==== Data for this exercise ====

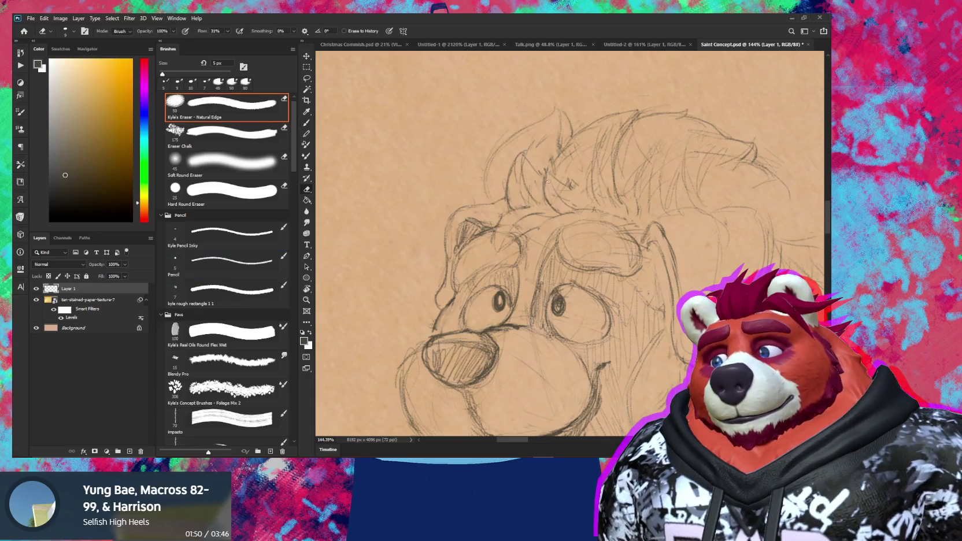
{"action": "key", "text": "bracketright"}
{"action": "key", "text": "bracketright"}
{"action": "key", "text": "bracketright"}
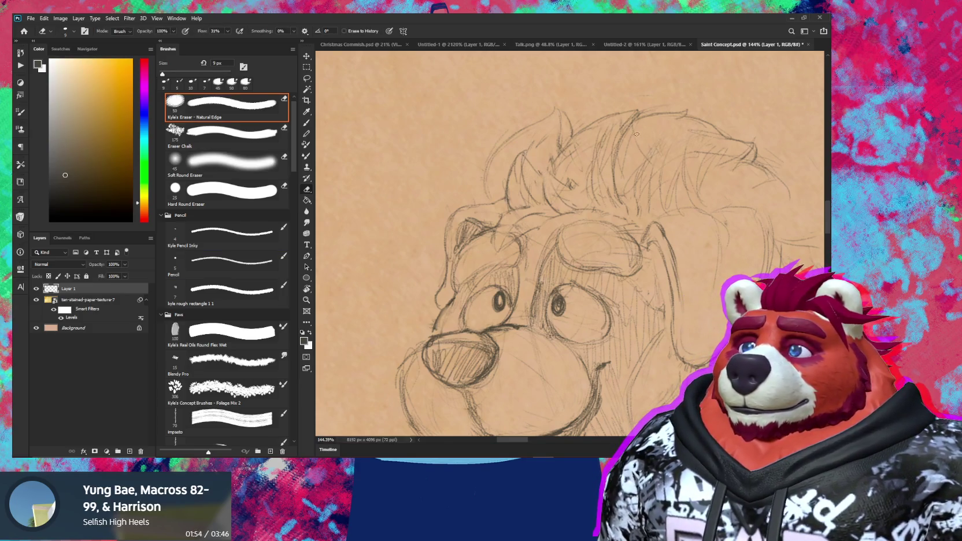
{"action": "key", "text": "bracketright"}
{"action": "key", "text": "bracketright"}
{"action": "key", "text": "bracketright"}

====

> _Action item_
What you give back must be the data above, reproduced exactly and free of pictures.

> _Response_
{"action": "key", "text": "bracketright"}
{"action": "key", "text": "bracketright"}
{"action": "key", "text": "bracketright"}
{"action": "key", "text": "bracketright"}
{"action": "key", "text": "bracketright"}
{"action": "key", "text": "bracketright"}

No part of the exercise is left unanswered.